The study, which is the largest of its kind, is published in the journal Scientific Reports. The authors say this research will help improve care and nutrition practices for these endangered animals. Vitamin D deficiency is described by some as a pandemic, thought to affect up to 1 billion people worldwide.
Vitamin D is well-known for its importance in maintaining calcium levels in the body, which is essential to the functioning of bones and muscles. However, vitamin D has a much wider range of biological functions, and prolonged vitamin D deficiency has been associated with a variety of disorders in humans such as heart diseases, cancers, autoimmune diseases, and respiratory infections.
Comparatively little is known about vitamin D in non-human primates. An international team of experts, including academics at the Universities of Nottingham, Birmingham, St George’s and Hong Kong, as well as zoo veterinarians from Twycross and Perth zoos, have set up a Europe-wide research project to investigate this in our closest animal relatives. The international study found that inadequate vitamin D levels are widespread in chimpanzees living in Europe.
This in turn could be a risk factor for the development of a mysterious heart disease that commonly affects them: IMF or Idiopathic Myocardial Fibrosis. The same research group previously investigated IMF in detail and found that a majority of chimpanzees from Europe showed the characteristic changes of this disease, but animals from Africa were not affected.
Dr Melissa Grant at the University of Birmingham said “This is essential research to further understand the factors contributing to maintaining a healthy in-human-care chimpanzee population for the future of the species. Such a wide range of individuals and locations has not been explored before and this reveals potential new ways to care for these animals.”
During the study, the team analysed samples from around 20% of all chimpanzees living in Europe. The samples came from 32 European zoos and sanctuaries and were collected opportunistically when the animals were anaesthetised for health checks or minor veterinary procedures. The researchers analysed the samples along with detailed information about the individual animals and their care practices, as well as their geographical location, to understand which factors could be important for their vitamin D supply.
Sophie Moittie, who led the study originally at Twycross Zoo and is now an assistant professor at the University of St George’s, said, “There is a clear correlation between vitamin D status and several diseases in humans. We share 99% of our DNA with chimpanzees, therefore we need to assume that they might be at risk as well.

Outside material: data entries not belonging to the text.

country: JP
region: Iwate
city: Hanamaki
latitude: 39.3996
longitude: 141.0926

It is our responsibility to ensure they get the best care possible, so we can preserve them into the future. Their findings show that unlimited outdoor access resulted in higher vitamin D levels, even for those animals living in Northern Europe, where sunny days are rare compared with their natural African habitat.
Like in humans, there were also clear differences in vitamin D between seasons, and for many chimpanzees, their end-of-summer concentrations may not be high enough to avoid a winter deficiency. Even chimpanzees living in Southern Europe are at risk of becoming vitamin D deficient, similarly to the humans living there.

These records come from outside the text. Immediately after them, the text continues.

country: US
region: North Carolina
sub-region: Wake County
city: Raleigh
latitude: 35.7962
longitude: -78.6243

These findings will now inform how these animals are cared for in zoos and sanctuaries, contributing to continuous improvements in welfare standards. Professor Kate White from the School of Veterinary Medicine and Science at the University of Nottingham said, “This is a really good example of clinical research informing best practice: unlimited outdoor access for these captive animals is likely to be more important than we previously thought.”
Professor Kerstin Baiker, the lead pathologist of this study from the City University of Hong Kong said, “Vitamin D plays an important role in the transcriptional control of pro-fibrogenic and pro-inflammatory factors in the body, so adequate Vitamin D levels are vital for the health of chimpanzees in our care.”

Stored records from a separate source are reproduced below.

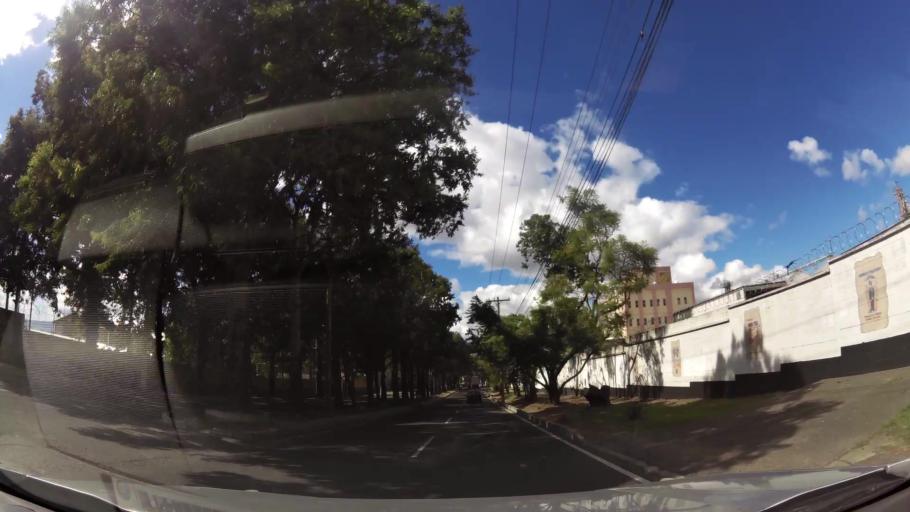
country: GT
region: Guatemala
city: Villa Nueva
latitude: 14.5572
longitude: -90.5497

Though vitamin D was long thought to be important only for bone health, its relevance nowadays is considered very profound. Hundreds, if not thousands of biological processes rely on its presence in humans and other animals, and a lack of this vitamin might be an important contributing factor to many modern human diseases.
Understanding these in other great apes can provide significant benefits to their conservation, and we also might learn important lessons for humans too.